A BIRTHDAY LUNCH for my Mum, at R's in Skopos Mills, Batley; I keep glancing out of the window at this railway embankment, expecting to see something remarkable, but I don't see so much as a crow or a gull the whole time I'm sitting there. I guess that's the drawback to eating and drinking, laughing and talking.
But, when I go through to the toilets, I start to notice traces of prehistoric life in the tiles of polished limestone on the walls. First I notice the spiral of a snail shell, the size of a small coin. Then, in another panel, a different kind of shell, shaped like a turret.
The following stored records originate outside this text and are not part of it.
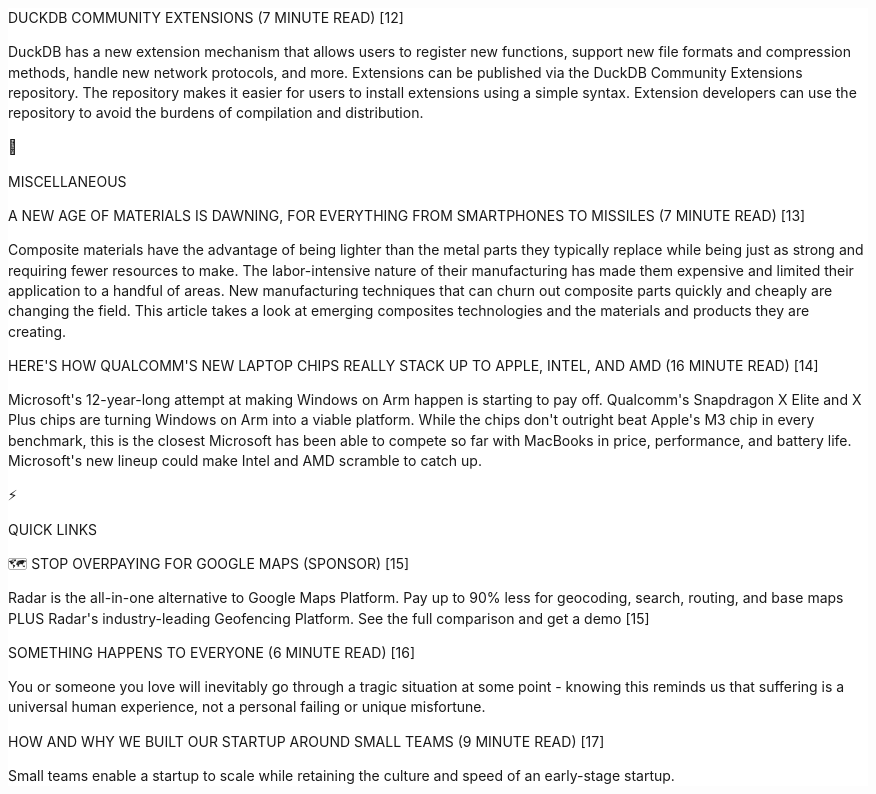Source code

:  DUCKDB COMMUNITY EXTENSIONS (7 MINUTE READ) [12] 

 DuckDB has a new extension mechanism that allows users to register
new functions, support new file formats and compression methods,
handle new network protocols, and more. Extensions can be published
via the DuckDB Community Extensions repository. The repository makes
it easier for users to install extensions using a simple syntax.
Extension developers can use the repository to avoid the burdens of
compilation and distribution. 

🎁 

MISCELLANEOUS

 A NEW AGE OF MATERIALS IS DAWNING, FOR EVERYTHING FROM SMARTPHONES TO
MISSILES (7 MINUTE READ) [13] 

 Composite materials have the advantage of being lighter than the
metal parts they typically replace while being just as strong and
requiring fewer resources to make. The labor-intensive nature of their
manufacturing has made them expensive and limited their application to
a handful of areas. New manufacturing techniques that can churn out
composite parts quickly and cheaply are changing the field. This
article takes a look at emerging composites technologies and the
materials and products they are creating. 

 HERE'S HOW QUALCOMM'S NEW LAPTOP CHIPS REALLY STACK UP TO APPLE,
INTEL, AND AMD (16 MINUTE READ) [14] 

 Microsoft's 12-year-long attempt at making Windows on Arm happen is
starting to pay off. Qualcomm's Snapdragon X Elite and X Plus chips
are turning Windows on Arm into a viable platform. While the chips
don't outright beat Apple's M3 chip in every benchmark, this is the
closest Microsoft has been able to compete so far with MacBooks in
price, performance, and battery life. Microsoft's new lineup could
make Intel and AMD scramble to catch up. 

⚡ 

QUICK LINKS

 🗺️ STOP OVERPAYING FOR GOOGLE MAPS (SPONSOR) [15] 

 Radar is the all-in-one alternative to Google Maps Platform. Pay up
to 90% less for geocoding, search, routing, and base maps PLUS Radar's
industry-leading Geofencing Platform. See the full comparison and get
a demo [15] 

 SOMETHING HAPPENS TO EVERYONE (6 MINUTE READ) [16] 

 You or someone you love will inevitably go through a tragic situation
at some point - knowing this reminds us that suffering is a universal
human experience, not a personal failing or unique misfortune. 

 HOW AND WHY WE BUILT OUR STARTUP AROUND SMALL TEAMS (9 MINUTE READ)
[17] 

 Small teams enable a startup to scale while retaining the culture and
speed of an early-stage startup.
There are very few fossils and I wonder if the stone is Travertine, a kind of limestone that forms in volcanic regions where there are hot springs. Fossils are rare in travertine.
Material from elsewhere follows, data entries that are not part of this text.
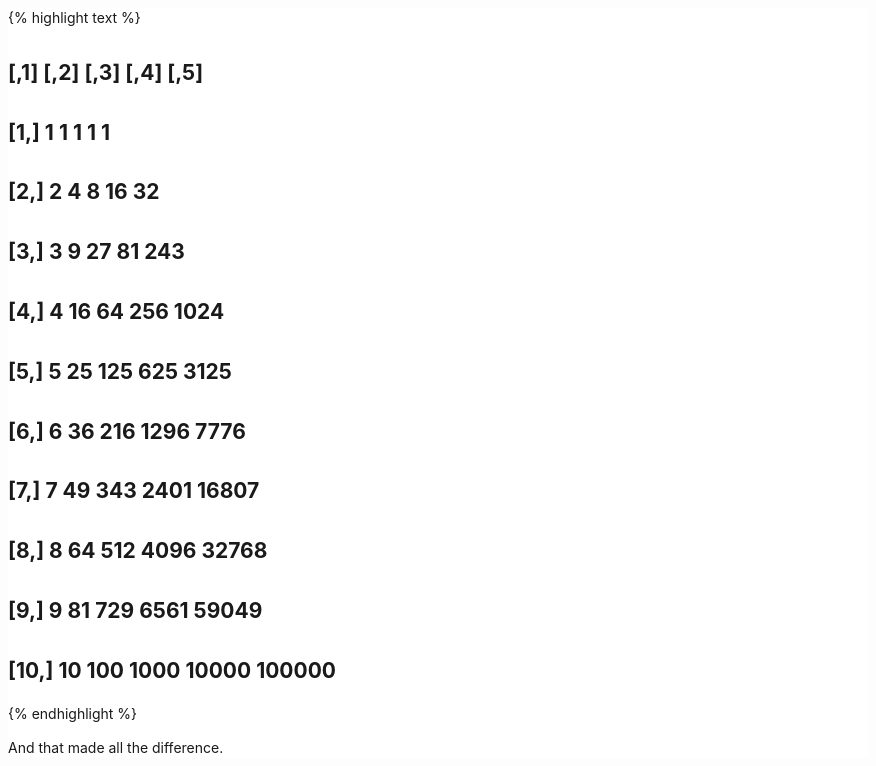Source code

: 

{% highlight text %}
##       [,1] [,2] [,3]  [,4]   [,5]
##  [1,]    1    1    1     1      1
##  [2,]    2    4    8    16     32
##  [3,]    3    9   27    81    243
##  [4,]    4   16   64   256   1024
##  [5,]    5   25  125   625   3125
##  [6,]    6   36  216  1296   7776
##  [7,]    7   49  343  2401  16807
##  [8,]    8   64  512  4096  32768
##  [9,]    9   81  729  6561  59049
## [10,]   10  100 1000 10000 100000
{% endhighlight %}

And that made all the difference.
There are cracks that have been filled by with pearly Calcite.
Some of the layers are made up of little fragments of limestone. These layers were likely sorted by currents in water;
- the largest fragments are deposited first
- as the current ebbs, smaller fragments settle out
- eventually, in still water, fine mud is deposited
- as water floods in again and then again, layer after layer builds up.
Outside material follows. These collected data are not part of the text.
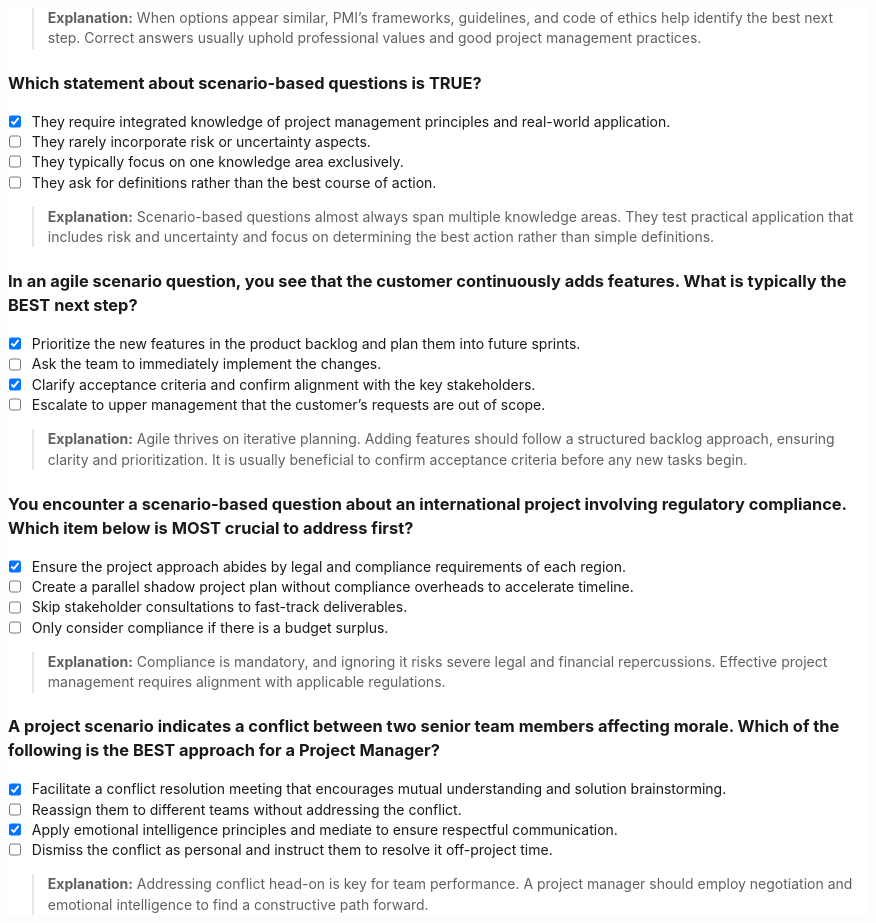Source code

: > **Explanation:** When options appear similar, PMI’s frameworks, guidelines, and code of ethics help identify the best next step. Correct answers usually uphold professional values and good project management practices.

### Which statement about scenario-based questions is TRUE?

- [x] They require integrated knowledge of project management principles and real-world application.  
- [ ] They rarely incorporate risk or uncertainty aspects.  
- [ ] They typically focus on one knowledge area exclusively.  
- [ ] They ask for definitions rather than the best course of action.  

> **Explanation:** Scenario-based questions almost always span multiple knowledge areas. They test practical application that includes risk and uncertainty and focus on determining the best action rather than simple definitions.

### In an agile scenario question, you see that the customer continuously adds features. What is typically the BEST next step?

- [x] Prioritize the new features in the product backlog and plan them into future sprints.  
- [ ] Ask the team to immediately implement the changes.  
- [x] Clarify acceptance criteria and confirm alignment with the key stakeholders.  
- [ ] Escalate to upper management that the customer’s requests are out of scope.  

> **Explanation:** Agile thrives on iterative planning. Adding features should follow a structured backlog approach, ensuring clarity and prioritization. It is usually beneficial to confirm acceptance criteria before any new tasks begin.

### You encounter a scenario-based question about an international project involving regulatory compliance. Which item below is MOST crucial to address first?

- [x] Ensure the project approach abides by legal and compliance requirements of each region.  
- [ ] Create a parallel shadow project plan without compliance overheads to accelerate timeline.  
- [ ] Skip stakeholder consultations to fast-track deliverables.  
- [ ] Only consider compliance if there is a budget surplus.  

> **Explanation:** Compliance is mandatory, and ignoring it risks severe legal and financial repercussions. Effective project management requires alignment with applicable regulations.

### A project scenario indicates a conflict between two senior team members affecting morale. Which of the following is the BEST approach for a Project Manager?

- [x] Facilitate a conflict resolution meeting that encourages mutual understanding and solution brainstorming.  
- [ ] Reassign them to different teams without addressing the conflict.  
- [x] Apply emotional intelligence principles and mediate to ensure respectful communication.  
- [ ] Dismiss the conflict as personal and instruct them to resolve it off-project time.  

> **Explanation:** Addressing conflict head-on is key for team performance. A project manager should employ negotiation and emotional intelligence to find a constructive path forward.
This normal state of affairs in each layer is known as 'fining upwards'. The layers in the tile I've shown appear to be upside-down. The stone was most probably the other way up when quarried.
We walk through Wakefield's Clarence Park after lunch. Crocuses are springing up around the trees. The purples and whites contrast with the worn muddy grass. It's hard to believe that the plant conjures such pure colour from earth, air, water and sunlight.